§ **Action item**
Using the data that follows, report how many lines include "degrees"; output no other text.

Dataset entries:
━━━━━━━━━━━━━━━━━━━━━━━━━━━━━━

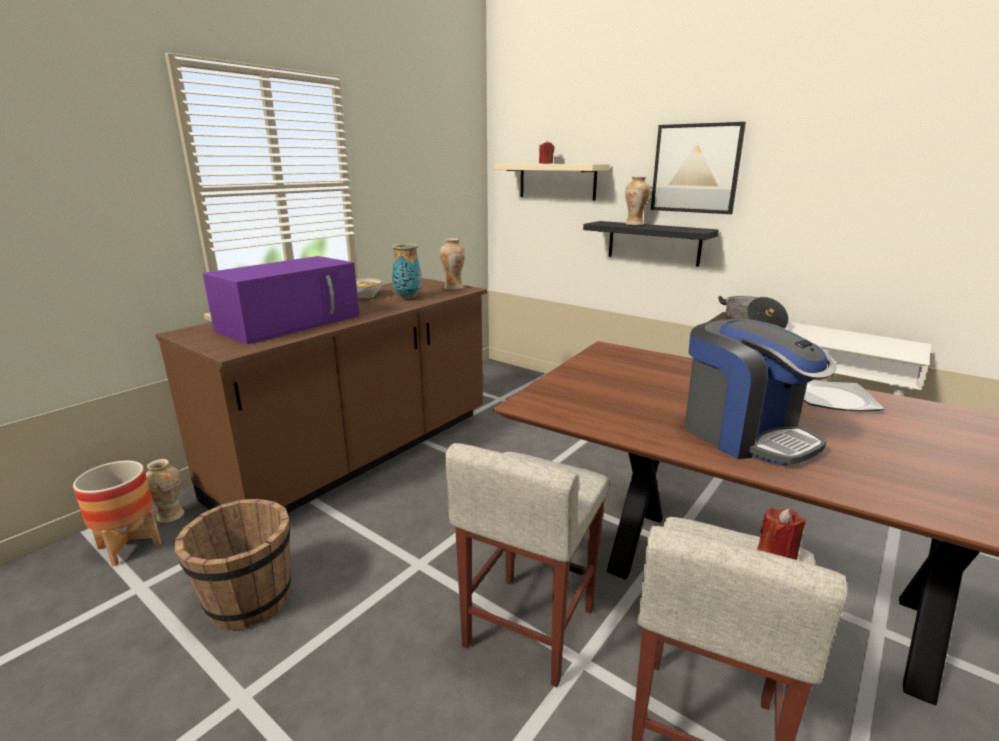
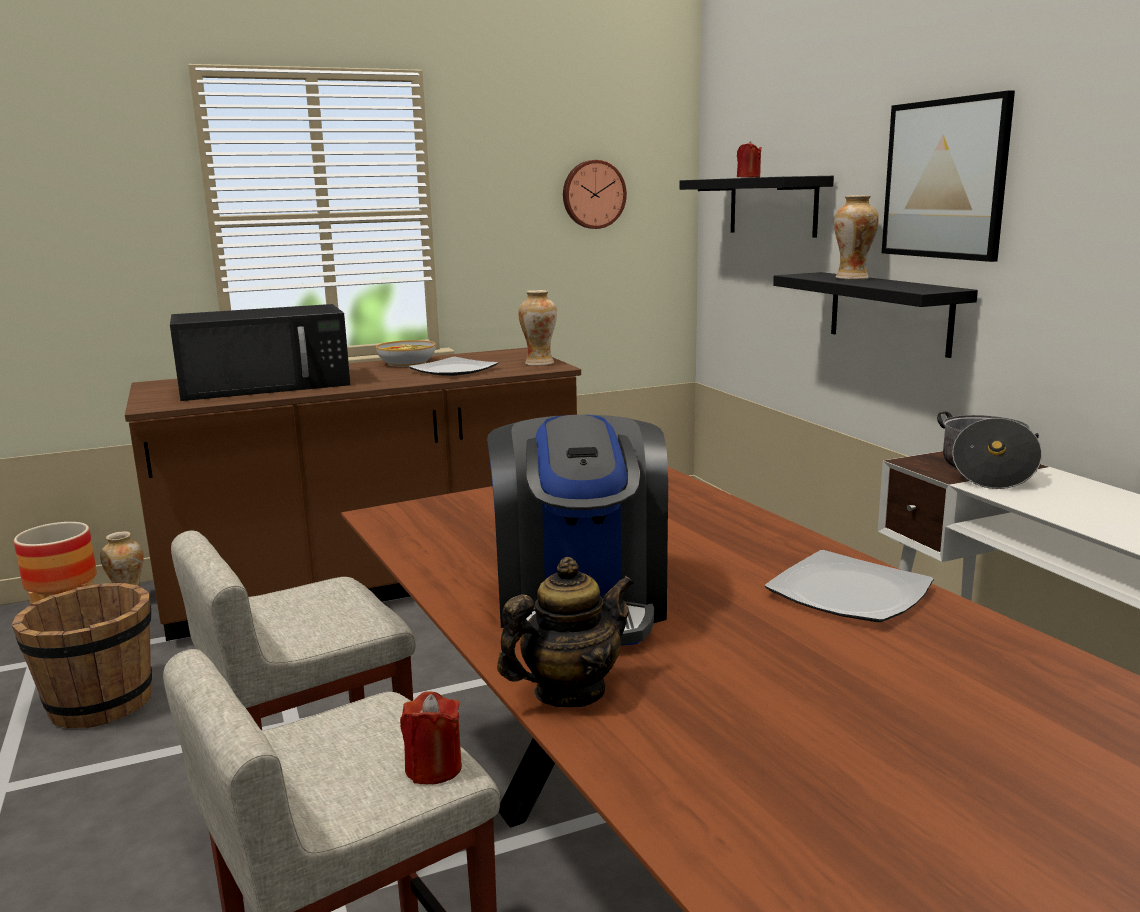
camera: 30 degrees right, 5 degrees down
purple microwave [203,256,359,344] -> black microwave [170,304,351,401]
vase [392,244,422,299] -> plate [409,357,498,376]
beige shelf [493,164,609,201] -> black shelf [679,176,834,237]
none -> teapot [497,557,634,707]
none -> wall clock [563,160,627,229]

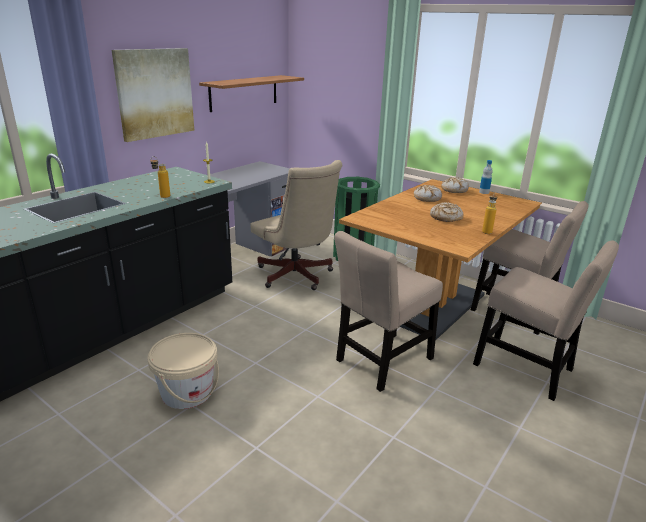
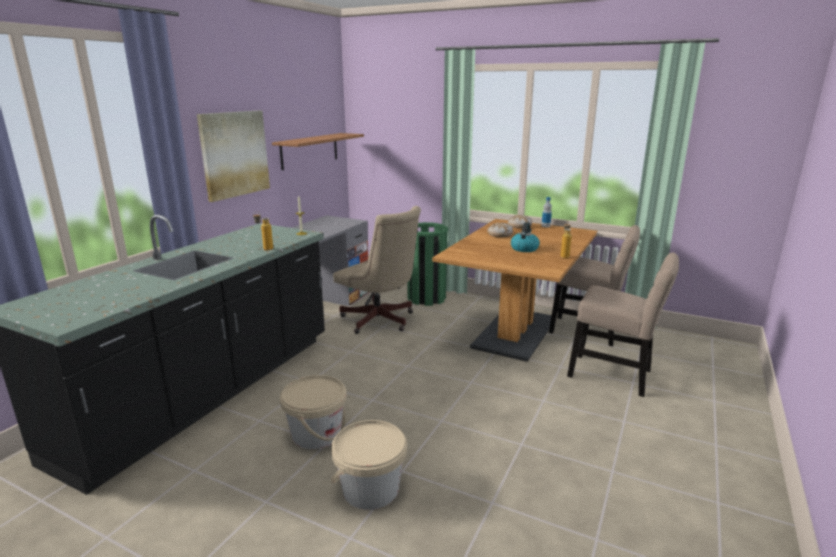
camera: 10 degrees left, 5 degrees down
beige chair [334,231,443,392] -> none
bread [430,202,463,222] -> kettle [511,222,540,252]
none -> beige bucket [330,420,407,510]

━━━━━━━━━━━━━━━━━━━━━━━━━━━━━━

§ **Answer space**
2